I’ve written a few times on this blog about disparate payments processes within large corporations and then the benefits associated with centralising and standardising that process.  One of the clear problems we see with this disparate, non-integrated approach is that the bank fees being paid in relation to payment services is much higher than it needs to be.  High levels of invalid payments and continuing usage of expensive settlement channels / payment methods creates unnecessary cost.  But given the challenge in correctly attributing bank fees, it can be difficult to get the insight needed on where all that cost is coming from. 

A 2013 survey conducted by Boston Consulting Group reported that transaction banking revenues represented 15% of corporate banking revenues, or $220 billion.  Now, transaction banking is not limited to payments, you have trade finance and receivables finance in there as well.  So payments don’t account for all of that $220 billion but a not insignificant percentage and so you might be asking, how is that possible?

One of the key returns associated with a payment factory implementation is reduced bank fees.  So, let’s go through a simple hypothetical exercise to see where that comes from.

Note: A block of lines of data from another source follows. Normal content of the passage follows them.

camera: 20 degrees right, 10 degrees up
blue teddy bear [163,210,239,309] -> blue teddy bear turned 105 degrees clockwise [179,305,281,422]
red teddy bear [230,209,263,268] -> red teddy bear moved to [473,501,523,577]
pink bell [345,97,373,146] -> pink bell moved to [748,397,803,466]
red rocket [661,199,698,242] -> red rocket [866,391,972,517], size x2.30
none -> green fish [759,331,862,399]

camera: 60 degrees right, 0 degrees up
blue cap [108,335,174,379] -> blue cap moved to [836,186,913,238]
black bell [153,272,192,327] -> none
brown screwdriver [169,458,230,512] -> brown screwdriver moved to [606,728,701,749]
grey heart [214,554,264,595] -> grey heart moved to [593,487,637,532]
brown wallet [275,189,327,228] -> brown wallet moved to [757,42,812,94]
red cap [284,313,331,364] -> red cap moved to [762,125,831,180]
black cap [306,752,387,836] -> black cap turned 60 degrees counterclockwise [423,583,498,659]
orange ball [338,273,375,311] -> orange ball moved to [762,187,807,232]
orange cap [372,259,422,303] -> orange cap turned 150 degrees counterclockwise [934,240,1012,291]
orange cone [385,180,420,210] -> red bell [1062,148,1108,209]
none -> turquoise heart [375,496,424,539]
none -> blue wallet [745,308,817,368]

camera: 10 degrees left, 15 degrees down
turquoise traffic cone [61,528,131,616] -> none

Through some basic calculations, a very large multinational could save up to $10 million over five years, just on bank fees.  And that’s before all the other cost savings that can be achieved through rationalisation of people, infrastructure and bank connectivity.

On bank transaction fees
200 international payments per day at a low-end estimated payment cost of $20, when converted to a local payment cost of 5 cents, would result in a cost reduction of $1 million per year or $5 million over 5 years.

By centralising the payments process and therefore enabling all business units to hand over execution of the payment to the central team, a payment factory can eliminate the cost of international transfers by facilitating local payments.

Add in payment repair costs
Now, consider the payment repair fees that any banking partner can charge to correct an invalid payment instruction.  200 payment fix fees per day at $20 per fix fee also comes to $1 million a year or $5 million over 5 years.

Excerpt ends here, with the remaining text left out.